Traditionally, women were the master papermakers as the process would begin in the winter while the men went out to do itinerant work. As the demand for papermaking grew - and consequently, the size (and weight) of the equipment - the roles began to shift between the sexes. The men would then do the actual papermaking while the women did the preparatory work.

It was an absolutely fascinating presentation. I learned so much about how washi paper is made from how the plant is processed, which part of it is used (and how this differs from Western papermaking), how it is cooked, 'beaten', processed, stored and dried. I was surprised to hear that some of the paper is stored in snow (yes, SNOW!) as it acts as a very effective and natural way to insulate and refrigerate the paper before it can be properly dried.

The demonstration was amazing. Each papermaker had their own technique which is exclusive to the region they're from. They made it look so easy! (Later, we would find out from an audience member that it wasn't as simple as it looked as he fumbled with the mould only to produce a white clumpy mess!) The papermakers shared the different paths they took to becoming papermakers (one was born into it) and also, the training available in Japan. Sadly, papermaking has become a dying tradition in Japan. Where there was once 1000 papermakers, there are now less than 350 in Japan.

Nancy Jacobi is the brainchild behind the World Washi Summit. She first introduced Toronto to this beautiful and highly versatile paper via her store on Queen Street called, The Japanese Paper Place (now called, The Paper Place - I know it well). She encouraged the audience to support the washi industry by purchasing these lovely papers and provided the specific names produced by the guest papermakers.

Hiroshi Tamura gave such a heartfelt thank you, as a closing. He expressed his gratitude for being invited to the Summit to speak about his craft considering what he does has now reached a plateau in Japan and is slowly going by the wayside. He was surprised to learn how washi paper was so adored here in Canada and felt honored to be part of the summit. He spoke on behalf of all Japanese papermakers and felt very proud to be able to represent those not present. It brought tears to my eyes that he was so grateful and also, so passionate about his craft.

As I left the presentation, I had so many wonderful feelings & emotions running through me - inspiration, gratitude, respect, happiness - and I just wanted to run home and share them with my little family. It was a great feeling and a great evening. I cannot wait to report on the next event I attend during the World Washi Summit!

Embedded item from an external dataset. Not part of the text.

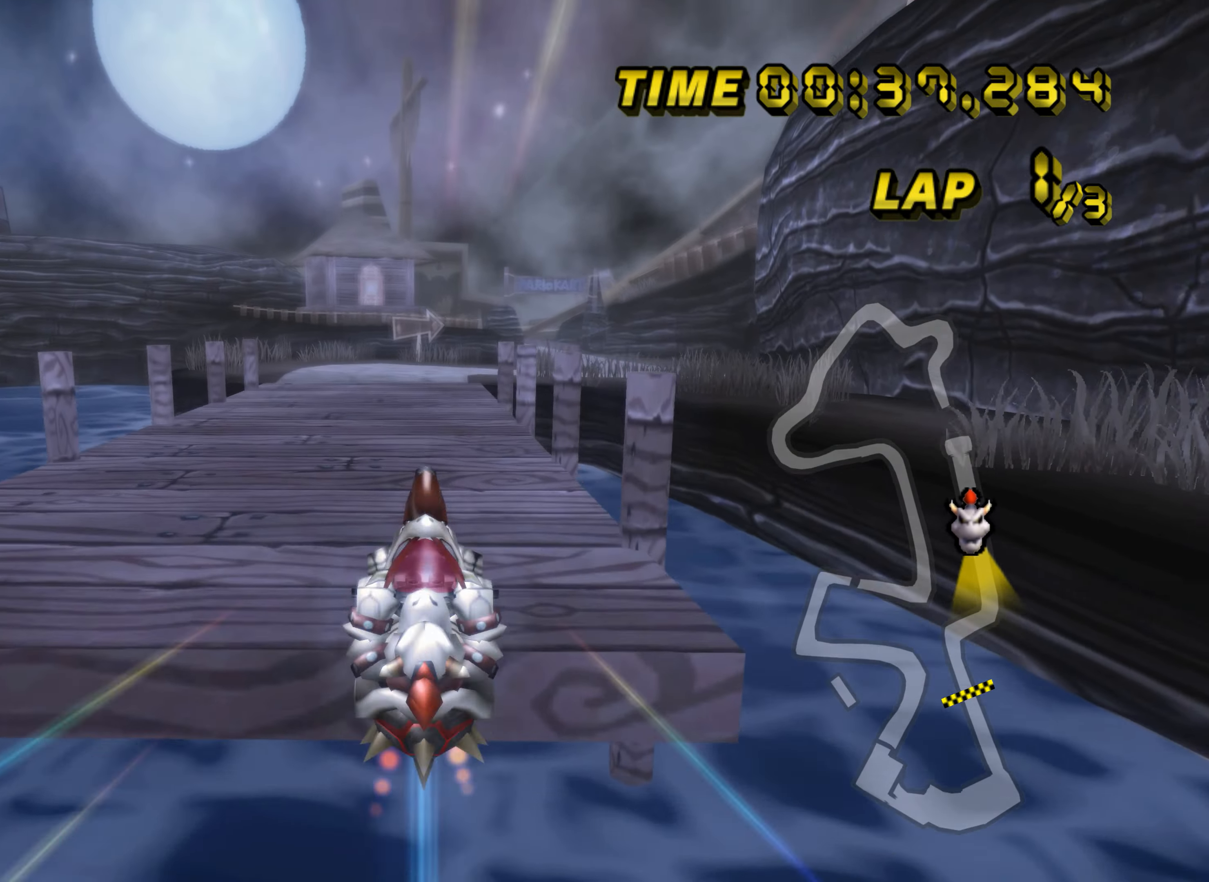
{"buttons": ["A"], "left_stick": "up", "events": []}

[As if it wasn't already an amazing day, I had a pile of paper goodness that was waiting for me when I got home! Thanks so much to my dear, dear penpal in KC for the box of wonderful goodies, to Joe for his gorgeous card (it freaked me out a bit, actually, since I was just admiring the very same print this afternoon on the web!!!) and to a new correspondent from Germany for the thoughtful letter!]